Central Africa’s Development Bank Gets First Moody’s Rating at Ba3
Monday, 24 November 2025 07:19
  • Moody’s assigns Ba3 rating with stable outlook to BDEAC

  • Rating reflects bank’s regional role, reforms, and strong shareholder backing

  • Move aims to boost access to international capital for CEMAC development

The Development Bank of Central African States (BDEAC) has received its first foreign-currency credit rating from Moody’s, which assigned the institution a Ba3 rating with a stable outlook.

Moody’s highlighted the bank’s central role in development financing across the CEMAC region. By supporting infrastructure and economic projects, BDEAC helps stabilize member economies and promote regional integration.

The agency also pointed to the strong and ongoing support from the bank’s shareholder states, which approved a capital increase in 2023 as a sign of their continued commitment.
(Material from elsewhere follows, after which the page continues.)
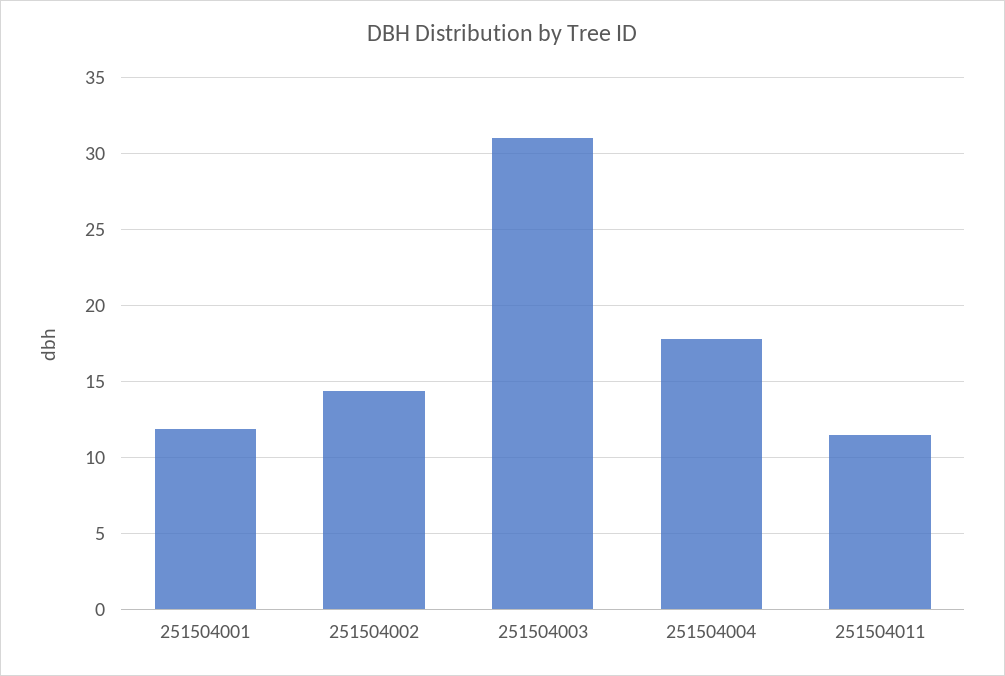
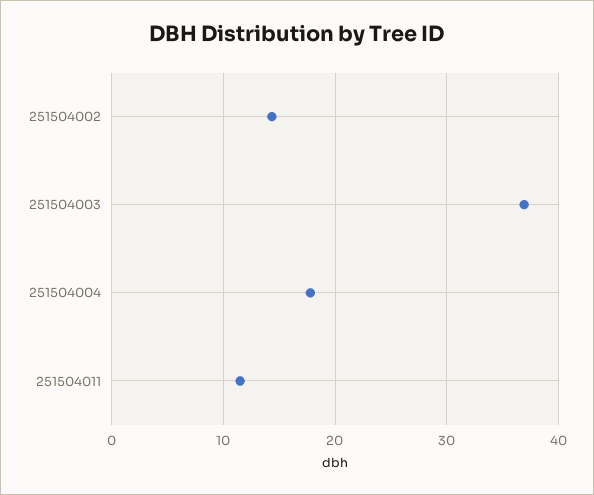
251504001: 12 -> none
251504003: 31 -> 37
Moody’s further noted efforts to strengthen governance and put in place a risk-management framework aligned with international standards.

BDEAC President Dieudonné Evou Mekou said the rating confirms that the reforms introduced since he took office three years ago are delivering results.
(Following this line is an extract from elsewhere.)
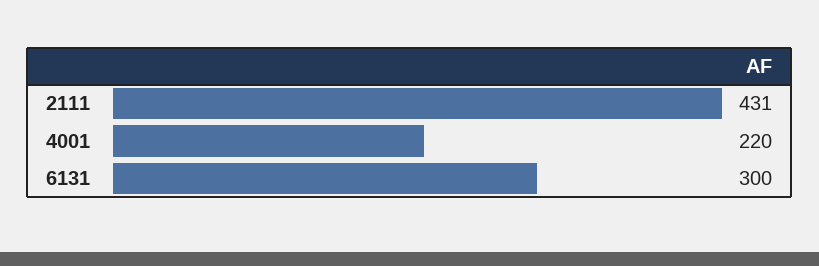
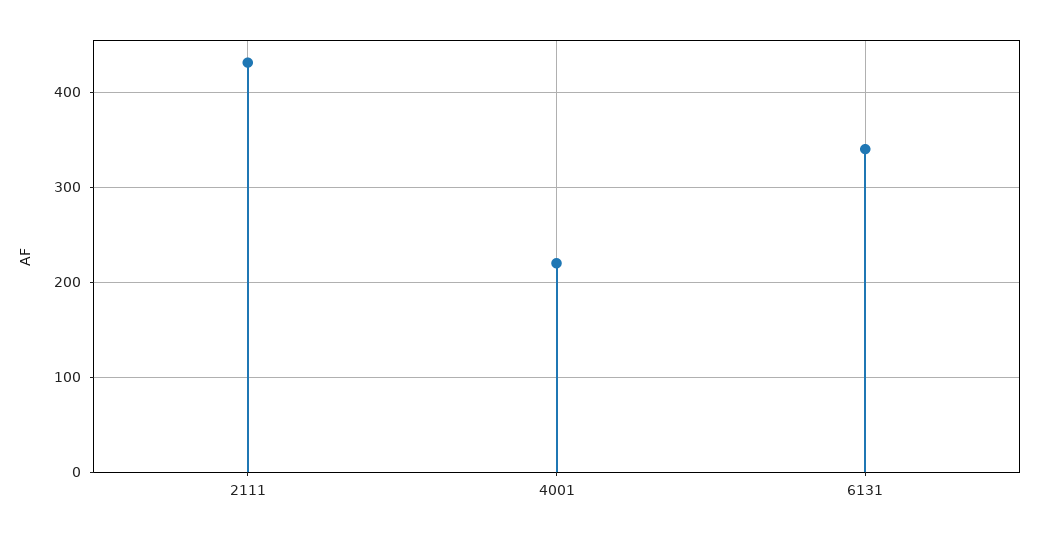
6131: 300 -> 340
Obtaining this first international rating firmly establishes us within the community of regional development banks while aligning us with international benchmark standards,” he said. “This step will strengthen our access to international capital markets and allow us to mobilize resources on much more favorable terms. Ultimately, this will enhance the support we provide to governments and businesses and help accelerate sustainable development in Central Africa.”
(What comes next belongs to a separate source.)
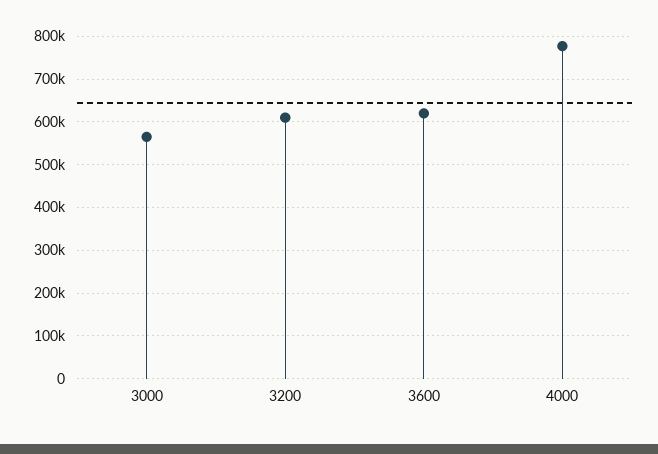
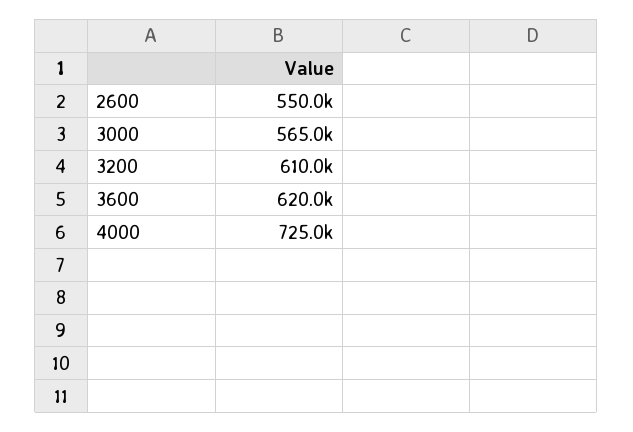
4000: 780000 -> 725000
2600: none -> 550000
Looking ahead, Moody’s expects BDEAC to maintain its financial strength, supported by the ongoing reforms outlined in its “Azobe Strategic Plan 2023-2027,” which seeks to expand the bank’s role in financing development projects within the CEMAC zone.

According to the agency, continued reforms, the progressive strengthening of risk-management practices, and the anticipated diversification of funding sources should improve the bank’s resilience to regional economic conditions. Together with the steady backing of its shareholders, these elements create a favorable environment for the long-term stability of its credit profile.